Article

Growth Hormone Is Safe for Children with Chronic Renal Failure, Study Confirms

The therapy helps children who have not responded to aggressive nutritional therapy grow.

Growth hormone is safe and effective for infants with chronic renal failure (CRF) who have not responded to aggressive nutritional therapy, according to a new study from researchers at the Hospital Universitario Central de Asturias in Oviedo, Spain, led by Fernando Santos, MD, PhD.

The Spanish-Portuguese multi-center study included 16 infants, all of who were at least a year old, with CRF who had received nutritional therapy but were still experiencing growth retardation. Over the course of the year long study, infants treated with growth hormone grew an average of 5.7 inches, compared to 3.7 inches for children who did not receive growth hormone.
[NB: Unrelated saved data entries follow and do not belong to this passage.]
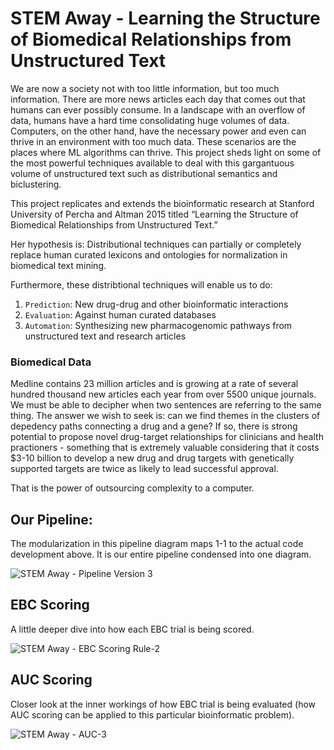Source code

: # STEM Away - Learning the Structure of Biomedical Relationships from Unstructured Text

We are now a society not with too little information, but too much information. There are more news articles each day that comes out that humans can ever possibly consume. In a landscape with an overflow of data, humans have a hard time consolidating huge volumes of data. Computers, on the other hand, have the necessary power and even can thrive in an environment with too much data. These scenarios are the places where ML algorithms can thrive. This project sheds light on some of the most powerful techniques available to deal with this gargantuous volume of unstructured text such as distributional semantics and biclustering.

This project replicates and extends the bioinformatic research at Stanford University of Percha and Altman 2015 titled “Learning the Structure of Biomedical Relationships from Unstructured Text.”

Her hypothesis is: Distributional techniques can partially or completely replace human curated lexicons and ontologies for normalization in biomedical text mining.
  
Furthermore, these distribtional techniques will enable us to do:
1) `Prediction`: New drug-drug and other bioinformatic interactions
2) `Evaluation`: Against human curated databases
3) `Automation`: Synthesizing new pharmacogenomic pathways from unstructured text and research articles


### Biomedical Data

Medline contains 23 million articles and is growing at a rate of several hundred thousand new articles each year from over 5500 unique journals. We must be able to decipher when two sentences are referring to the same thing. The answer we wish to seek is: can we find themes in the clusters of depedency paths connecting a drug and a gene? If so, there is strong potential to propose novel drug-target relationships for clinicians and health practioners - something that is extremely valuable considering that it costs $3-10 billion to develop a new drug and drug targets with genetically supported targets are twice as likely to lead successful approval.

That is the power of outsourcing complexity to a computer.

## Our Pipeline:

The modularization in this pipeline diagram maps 1-1 to the actual code development above. It is our entire pipeline condensed into one diagram. 

![STEM Away - Pipeline Version 3](https://user-images.githubusercontent.com/44710581/129920146-f5107736-62c3-49db-98f8-a0bd2a1830ee.png)

## EBC Scoring

A little deeper dive into how each EBC trial is being scored.

![STEM Away - EBC Scoring Rule-2](https://user-images.githubusercontent.com/44710581/130164649-7176240f-6717-4bf7-9437-6213f764be95.png)

## AUC Scoring

Closer look at the inner workings of how EBC trial is being evaluated (how AUC scoring can be applied to this particular bioinformatic problem).

![STEM Away - AUC-3](https://user-images.githubusercontent.com/44710581/130165695-f97b2edb-8c2e-458d-9459-1cc99443c621.png)
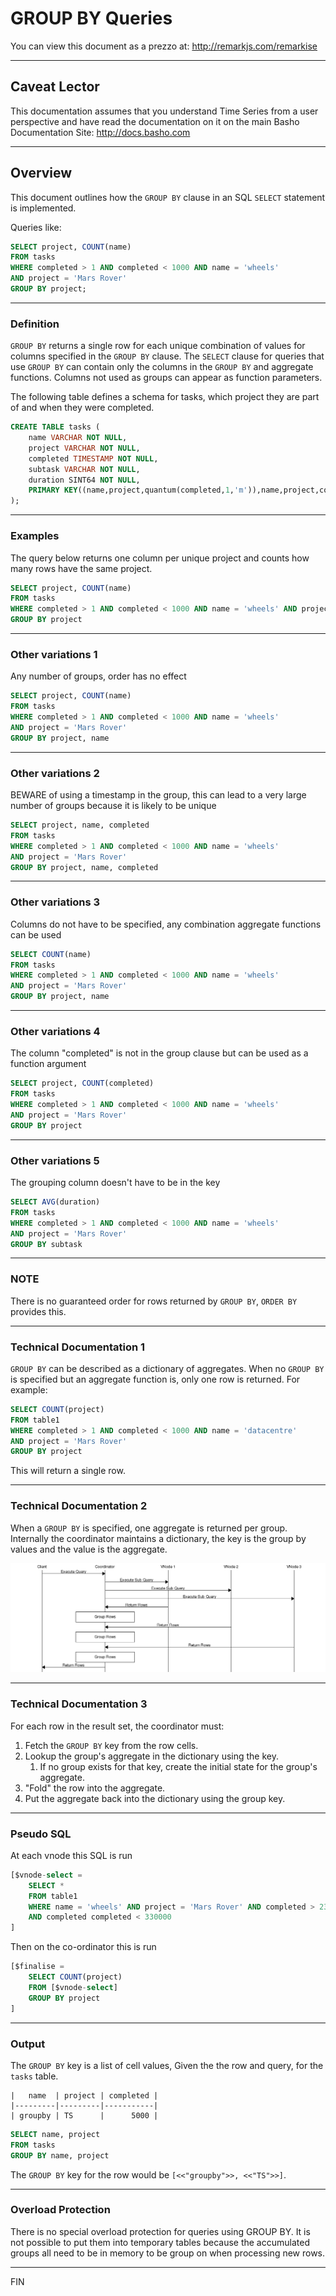 # GROUP BY Queries

You can view this document as a prezzo at:
http://remarkjs.com/remarkise

---

## Caveat Lector

This documentation assumes that you understand Time Series from a user perspective and have read the documentation on it on the main Basho Documentation Site:
http://docs.basho.com

---

## Overview

This document outlines how the `GROUP BY` clause in an SQL `SELECT` statement is implemented.

Queries like:

```sql
SELECT project, COUNT(name)
FROM tasks
WHERE completed > 1 AND completed < 1000 AND name = 'wheels' 
AND project = 'Mars Rover'
GROUP BY project;
```

---

### Definition

`GROUP BY` returns a single row for each unique combination of values for columns specified in the `GROUP BY` clause.  The `SELECT` clause for queries that use `GROUP BY` can contain only the columns in the `GROUP BY` and aggregate functions. Columns not used as groups can appear as function parameters.

The following table defines a schema for tasks, which project they are part of and when they were completed.

```sql
CREATE TABLE tasks (
    name VARCHAR NOT NULL,
    project VARCHAR NOT NULL,
    completed TIMESTAMP NOT NULL,
    subtask VARCHAR NOT NULL,
    duration SINT64 NOT NULL,
    PRIMARY KEY((name,project,quantum(completed,1,'m')),name,project,completed)
);
```

---

### Examples

The query below returns one column per unique project and counts how many rows have the same project.

```sql
SELECT project, COUNT(name)
FROM tasks
WHERE completed > 1 AND completed < 1000 AND name = 'wheels' AND project = 'Mars Rover'
GROUP BY project
```

---

### Other variations 1

Any number of groups, order has no effect

```sql
SELECT project, COUNT(name)
FROM tasks
WHERE completed > 1 AND completed < 1000 AND name = 'wheels'
AND project = 'Mars Rover'
GROUP BY project, name
```

---

### Other variations 2

BEWARE of using a timestamp in the group, this can lead to a very large number of groups because it is likely to be unique

```sql
SELECT project, name, completed
FROM tasks
WHERE completed > 1 AND completed < 1000 AND name = 'wheels'
AND project = 'Mars Rover'
GROUP BY project, name, completed
```

---

### Other variations 3

Columns do not have to be specified, any combination aggregate functions can be used

```sql
SELECT COUNT(name)
FROM tasks
WHERE completed > 1 AND completed < 1000 AND name = 'wheels'
AND project = 'Mars Rover'
GROUP BY project, name
```

---

### Other variations 4

The column "completed" is not in the group clause but can be used as a function argument

```sql
SELECT project, COUNT(completed)
FROM tasks
WHERE completed > 1 AND completed < 1000 AND name = 'wheels'
AND project = 'Mars Rover'
GROUP BY project
```

---

### Other variations 5

The grouping column doesn't have to be in the key

```sql
SELECT AVG(duration)
FROM tasks
WHERE completed > 1 AND completed < 1000 AND name = 'wheels'
AND project = 'Mars Rover'
GROUP BY subtask
```

---

### NOTE

There is no guaranteed order for rows returned by `GROUP BY`, `ORDER BY` provides this.

---

### Technical Documentation 1

`GROUP BY` can be described as a dictionary of aggregates. When no `GROUP BY` is specified but an aggregate function is, only one row is returned. For example:

```sql
SELECT COUNT(project)
FROM table1
WHERE completed > 1 AND completed < 1000 AND name = 'datacentre'
AND project = 'Mars Rover'
GROUP BY project
```

This will return a single row.

---

### Technical Documentation 2

When a `GROUP BY` is specified, one aggregate is returned per group. Internally the coordinator maintains a dictionary, the key is the group by values and the value is the aggregate.

![GROUP BY Sequence Diagram](diagrams/groupby_coordinator.png)

---

### Technical Documentation 3

For each row in the result set, the coordinator must:

1. Fetch the `GROUP BY` key from the row cells.
2. Lookup the group's aggregate in the dictionary using the key.
    1. If no group exists for that key, create the initial state for the group's aggregate. 
3. "Fold" the row into the aggregate.
4. Put the aggregate back into the dictionary using the group key.

---

### Pseudo SQL

At each vnode this SQL is run

```sql
[$vnode-select =
    SELECT *
    FROM table1
    WHERE name = 'wheels' AND project = 'Mars Rover' AND completed > 230000
    AND completed completed < 330000
]
```

Then on the co-ordinator this is run
```sql
[$finalise =
    SELECT COUNT(project)
    FROM [$vnode-select]
    GROUP BY project
]
```

---

### Output

The `GROUP BY` key is a list of cell values, Given the the row and query, for the `tasks` table.

```
|   name  | project | completed |
|---------|---------|-----------|
| groupby | TS      |      5000 |
```

```sql
SELECT name, project
FROM tasks
GROUP BY name, project
```

The `GROUP BY` key for the row would be `[<<"groupby">>, <<"TS">>]`.

---

### Overload Protection

There is no special overload protection for queries using GROUP BY. It is not possible to put them into temporary tables because the accumulated groups all need to be in memory to be group on when processing new rows.

---

FIN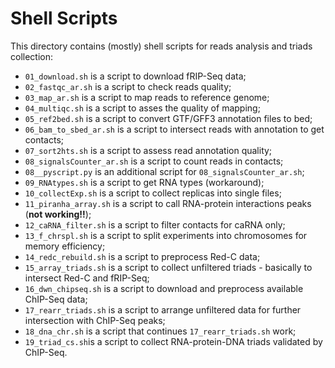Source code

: # Shell Scripts
This directory contains (mostly) shell scripts for reads analysis and triads collection:
* ``01_download.sh`` is a script to download fRIP-Seq data;
* ``02_fastqc_ar.sh`` is a script to check reads quality;
* ``03_map_ar.sh`` is a script to map reads to reference genome;
* ``04_multiqc.sh`` is a script to asses the quality of mapping;
* ``05_ref2bed.sh`` is a script to convert GTF/GFF3 annotation files to bed;
* ``06_bam_to_sbed_ar.sh`` is a script to intersect reads with annotation to get contacts;
* ``07_sort2hts.sh`` is a script to assess read annotation quality;
* ``08_signalsCounter_ar.sh`` is a script to count reads in contacts;
* ``08__pyscript.py`` is an additional script for ``08_signalsCounter_ar.sh``;
* ``09_RNAtypes.sh`` is a script to get RNA types (workaround);
* ``10_collectExp.sh`` is a script to collect replicas into single files;
* ``11_piranha_array.sh`` is a script to call RNA-protein interactions peaks (**not working!!**);
* ``12_caRNA_filter.sh`` is a script to filter contacts for caRNA only;
* ``13_f_chrspl.sh`` is a script to split experiments into chromosomes for memory efficiency;
* ``14_redc_rebuild.sh`` is a script to preprocess Red-C data;
* ``15_array_triads.sh`` is a script to collect unfiltered triads - basically to intersect Red-C and fRIP-Seq;
* ``16_dwn_chipseq.sh`` is a script to download and preprocess available ChIP-Seq data;
* ``17_rearr_triads.sh`` is a script to arrange unfiltered data for further intersection with ChIP-Seq peaks;
* ``18_dna_chr.sh`` is a script that continues ``17_rearr_triads.sh`` work;
* ``19_triad_cs.sh``is a script to collect RNA-protein-DNA triads validated by ChIP-Seq.

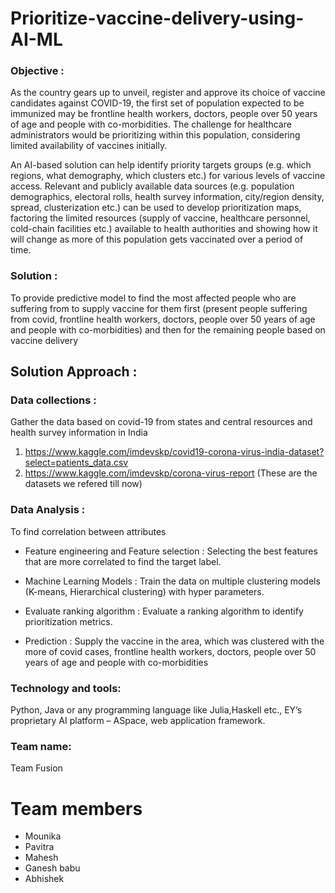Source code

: # Prioritize-vaccine-delivery-using-AI-ML

### Objective : 
As the country gears up to unveil, register and approve its choice of vaccine candidates against COVID-19, the first set of population expected to be immunized may be frontline health workers, doctors, people over 50 years of age and people with co-morbidities. The challenge for healthcare administrators would be  prioritizing within this population, considering limited availability of vaccines initially.

An AI-based solution can help identify priority targets groups (e.g. which regions, what demography, which clusters etc.) for various levels of vaccine access. Relevant and publicly available data sources (e.g. population demographics, electoral rolls, health survey information, city/region density, spread, clusterization etc.) can be used to develop prioritization maps, factoring the limited resources (supply of vaccine, healthcare personnel, cold-chain facilities etc.) available to health authorities and showing how it will change as more of this population gets vaccinated over a period of time.

### Solution :

To provide predictive model to find the most affected people who are suffering from to supply vaccine for them first (present people suffering from covid, frontline health workers, doctors, people over 50 years of age and people with co-morbidities) and then for the remaining people based on vaccine delivery


## Solution Approach :
<h3> Data collections :</h3> 
Gather the data based on covid-19 from states and central resources and health survey information in India

  1. https://www.kaggle.com/imdevskp/covid19-corona-virus-india-dataset?select=patients_data.csv
  2. https://www.kaggle.com/imdevskp/corona-virus-report
  (These are the datasets we refered till now)

<h3> Data Analysis :</h3>
To find correlation between attributes

* Feature engineering and Feature selection :
Selecting the best features that are more correlated to find the target label.

* Machine Learning Models :
Train the data on multiple clustering models (K-means, Hierarchical clustering) with hyper parameters. 

* Evaluate ranking algorithm :
Evaluate a ranking algorithm to identify prioritization metrics.

* Prediction :
Supply the vaccine in the area, which was clustered with the more of covid cases, frontline health workers, doctors, people over 50 years of age and people with co-morbidities

### Technology and tools:

Python, Java or any programming language like Julia,Haskell etc., EY’s proprietary AI platform – ASpace, web application framework.

### Team name:  
Team Fusion

<h1>Team members</h1>

<ul>
  <li>Mounika</li>
  <li>Pavitra</li>
  <li>Mahesh</li>
  <li>Ganesh babu</li>
  <li>Abhishek</li>
</ul>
Additionally, in what the researchers call an “equally important” finding, growth hormone did not cause any harmful effects, such as early bone maturation, progression of kidney disease, or metabolic abnormalities. Several key indicators of growth and nutrition were consistent between the two groups of children.

The results of the study are especially important in the home countries of the researchers, because growth hormone is not approved for use in children that are two years old or younger in some countries, including Spain and Portugal. By this point, according to Santos, children with CRF may have already experienced a significant delay in growth.

However, the results of the study are equally as important to researchers in countries where growth hormone is approved to treat growth failure, such as the US, because doctors and parents may be reluctant to use it, according to Santos.

"Our study supports early treatment with GH in those infants with CRF who remain growth retarded after achieving good clinical, metabolic and nutritional control," the researchers conclude in the Clinical Journal of the American Society of Nephrology. Santos added that further follow-up “would provide interesting data data on the long-term evolution of growth and on the progression of kidney failure.”